Es en esa línea que argumenta Santiago en su carta: "¿De qué le sirve a uno, hermanos míos, decir que tiene fe, si no tiene obras? ¿ Podrá acaso salvarlo esa fe? Si un hermano o una hermana andan desnudos y faltos del alimento diario y uno de ustedes les dice: 'Vayan en paz; abríguense y sáciense', pero no les da lo necesario para el cuerpo; ¿de qué sirve?" Las obras apuntan a la nueva ley del amor de Jesús: "Ámense los unos a los otros como yo los he amado". La fe de quien es seguidor de Jesús está toda ella sondeada por la caridad, que es el amor mutuo que lanza a realizar obras en favor del hermano, más aún, si éste es necesitado. Afirma tajantemente Santiago: "La fe, si no tiene obras, está muerta por dentro. Pero alguno dirá: 'Tú tienes fe, y yo tengo obras, muéstrame esa fe tuya sin las obras, y yo con mis obras te mostraré la fe'". Una fe que no se mueve hacia el otro, que no lanza hacia el hermano en función del amor, es una fe muerta. No tiene vida. Las obras que surgen del hombre que tiene fe y que se siente invadido por el amor, descubren lo que él vive, y por lo tanto sí le valen para su salvación. No salva la obra, ciertamente, como dice San Pablo. Salva la fe, que es demostrada por las obras del amor. Santiago insiste: "¿Quieres enterarte, insensato, de que la fe sin las obras es inútil? Abrahán, nuestro padre, ¿no fue justificado por sus obras al ofrecer a Isaac, su hijo, sobre el altar? Ya ves que la fe concurría con sus obras y que esa fe, por las obras, logró la perfección ...

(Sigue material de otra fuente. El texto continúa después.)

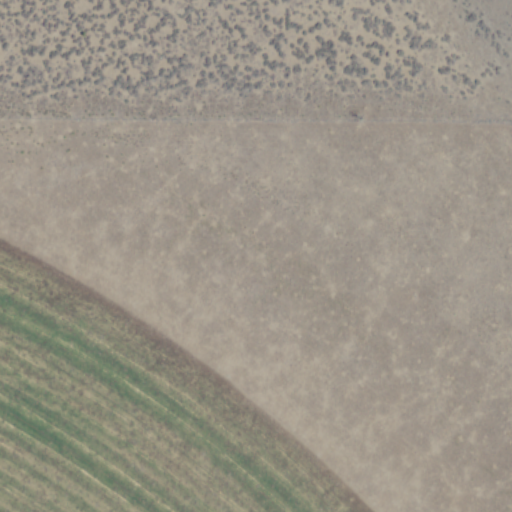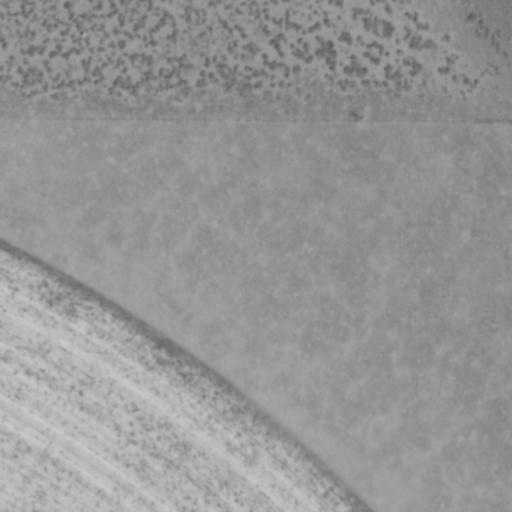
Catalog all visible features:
crop: (131, 417)
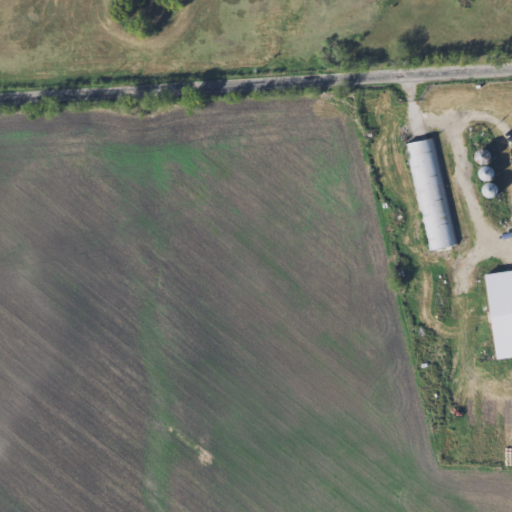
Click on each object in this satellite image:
road: (256, 86)
road: (454, 165)
building: (429, 194)
building: (430, 194)
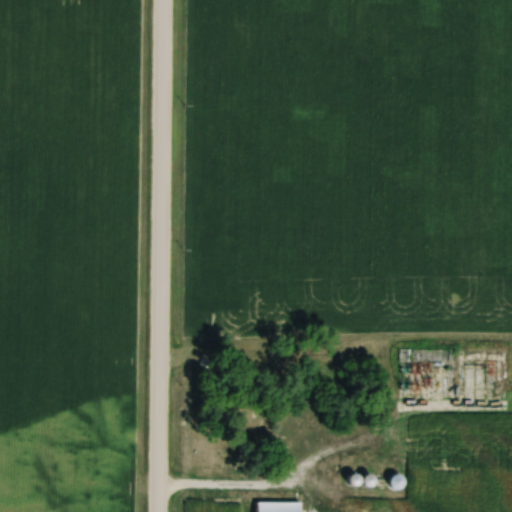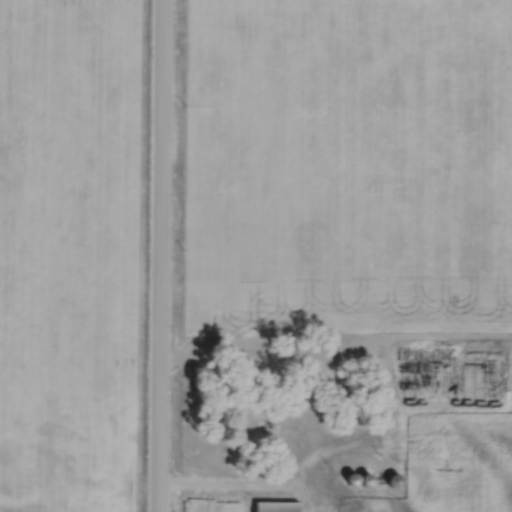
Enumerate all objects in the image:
road: (166, 256)
building: (421, 351)
building: (390, 476)
building: (270, 504)
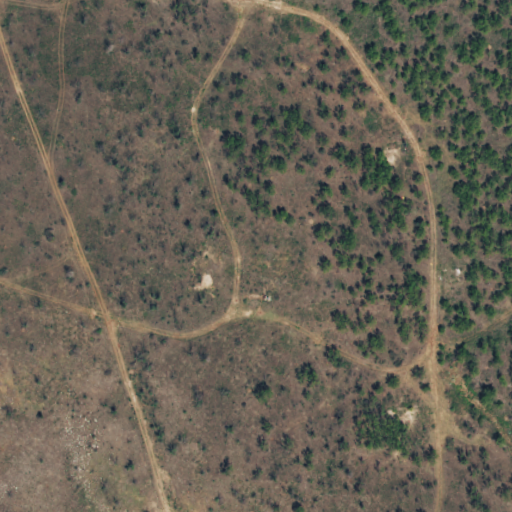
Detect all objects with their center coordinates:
road: (119, 360)
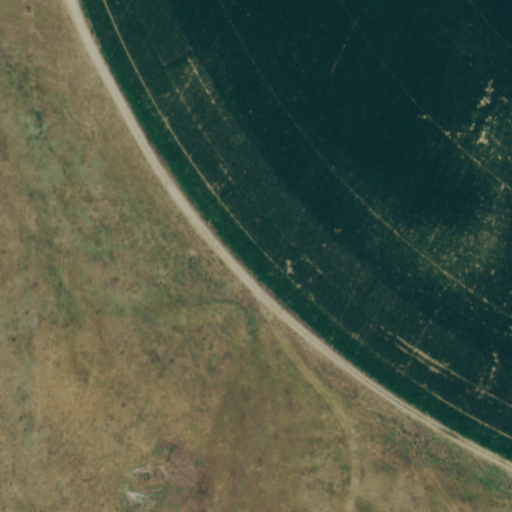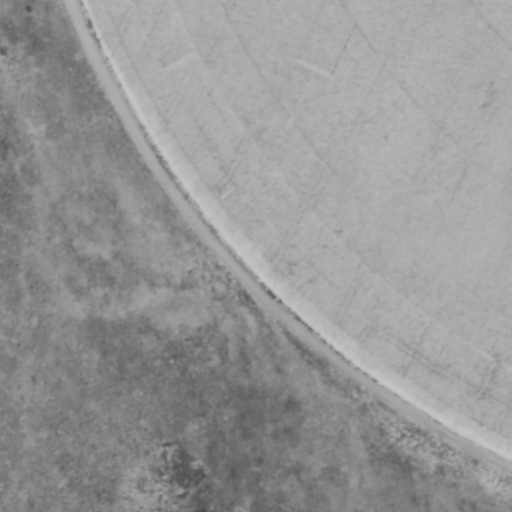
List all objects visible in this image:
crop: (358, 163)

Ya ven que el hombre es justificado por las obras y no solo por la fe." Una fe que no tiene obras no puede jamás salvar, pues le falta la expresión concreta del amor mutuo. No es fructífera y por lo tanto no se puede imputar salvación. La fe del cristiano nunca puede ser una fe de brazos cruzados, que no tienda hacia el hermano. La fe se sustenta en el mandamiento nuevo, cuyo resumen perfecto le hizo Jesús al maestro de la ley: Amar a Dios por encima de todo y amar al prójimo como a uno mismo. San Pablo afirmó: "La plenitud de la ley es el amor", o en una traducción diferente: "La plenitud de la ley es el amor". Así, queda establecido definitivamente que la fe que salva es la fe que se sustenta en las obras del amor, y no en sí misma. Sí es la fe lo que salva, de eso no hay duda. Pero las obras demuestran la fe que se tiene y que salvará solo si se demuestra con ellas.

El cristiano es responsable de su salvación. Debe asumir esa responsabilidad con seriedad, siguiendo las huellas de Jesús, imitando al Maestro, haciéndose su discípulo. Jesús asumió con la mayor responsabilidad la obra de salvación que le encomendó el Padre. Él fue encargado por el amor del Padre a salvar a la humanidad y lo cumplió con la máxima responsabilidad asumiendo todas las consecuencias, incluso las más negativas, como su propia muerte. Hizo su obra sin rehuir la tarea por las consecuencias que tendría. Y la invitación que nos hace es a seguir su ejemplo: "Si alguno quiere venir en pos de mí, que se niegue a sí mismo, tome su cruz y me siga. Porque, quien quiera salvar su vida, la perderá; pero el que pierda su vida por mí y por el Evangelio, la salvará. Pues ¿de qué le sirve al hombre ganar el mundo entero y perder su alma? ¿O qué podrá dar uno para recobrarla?" Perder la vida por Jesús significa asumir todas las responsabilidades que implican el ser cristiano. El hombre de fe demuestra su fe con las obras. Esas obras son las de Jesús. Y si se trata de perder la vida, realizando las obras de Jesús, serán las obras que demuestren la fe y que lo llevarán definitivamente a la salvación. La fe no puede quedarse solo en el ámbito de la intimidad personal. Es un absurdo. La fe cristiana lanza a los hermanos. "Quien se avergüence de mí y de mis palabras en esta generación adúltera y pecadora, también el Hijo del hombre se avergonzará de él cuando venga con la gloria de su Padre entre sus santos ángeles". Quien pretenda vivir su fe oculto, escondido, sin expresión externa, estará poniendo en peligro su propia salvación, pues no tendrá las obras necesarias que reflejen la fe que posee. No hay oposición real, entonces, entre la fe y las obras. La fe salva, y se demuestra con las obras que se realicen, y que surjan desde el amor que sondea plenamente a la fe. Seamos, por lo tanto, hombres de fe y demostremos que lo somos realizando las obras del amor, las que nos lanzan al corazón de los hermanos.